Government members prevented some evidence from being presented. But political opponents released the documents online anyway, including a full translation into Thai of the NSW Court of Criminal Appeal's final ruling detailing that Thammanat had “participated in the delivery of heroin” to two co-accused.

Details from the NSW Court of Criminal Appeal judgment dismissing an appeal on sentence severity by Manat Bophlom and Sorasat Tiemtad.Credit:CCA

The opposition also released official documents showing Thammanat's name changes over the years.

Thammanat was named Manat Bophlom when he pleaded guilty in Sydney to conspiracy to import a commercial quantity of heroin in 1993, was handed a six-year maximum sentence and was deported on release from Parklea prison after four years.

On return to Thailand he changed his name to Pachara Prompao, under which he won a promotion in the army before being accused of murder; he was acquitted after three years in custody.

While awaiting sentencing he told Australian police he had worked as a spy for the Thai government under the name Yuthaphum Bophlom; that name also appears in Thursday's tranche of documents.

If a majority of the lower house finds in favour of the motion, Thammanat will be removed from office.
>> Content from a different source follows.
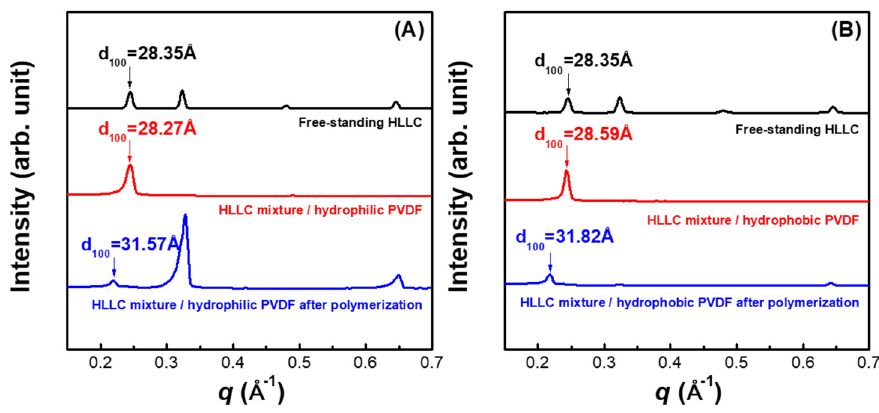
Figure 3. XRD profiles of TFC with ( A ) hydrophilic and ( B ) hydrophobic PVDF. Table 1. Dimensional evolution of structure for d 100 (a) before and (b) after polymerization and column diameter (c) before and (d) after polymerization.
This is considered unlikely because the fractious opposition was last week dealt a blow with the Constitutional Court dissolving the Future Forward Party, resulting in the removal of 10 MPs, over a loan scandal. Party leaders have criticised Friday's ruling as being politically motivated and designed to impede the motion.

The censure debate is also targeting Prime Minister Prayut Chan-o-cha on numerous grounds, from accusations of involvement in the 1MDB scandal to corrupt property dealings, using taxpayer money to wage an online propaganda campaign and economic mismanagement.

Should the Prime Minister be censured, the cabinet would be ruled ineligible.

Students at universities around Thailand have staged protests during the week, bearing placards denouncing the Prayut administration and showing support for Future Forward. The party's leaders have urged supporters to hold off street demonstrations until the censure motion reaches a vote.

The government boasts 263 seats in the 500-seat Parliament which has been reduced to 487, but relies on minor parties for more than 100 votes.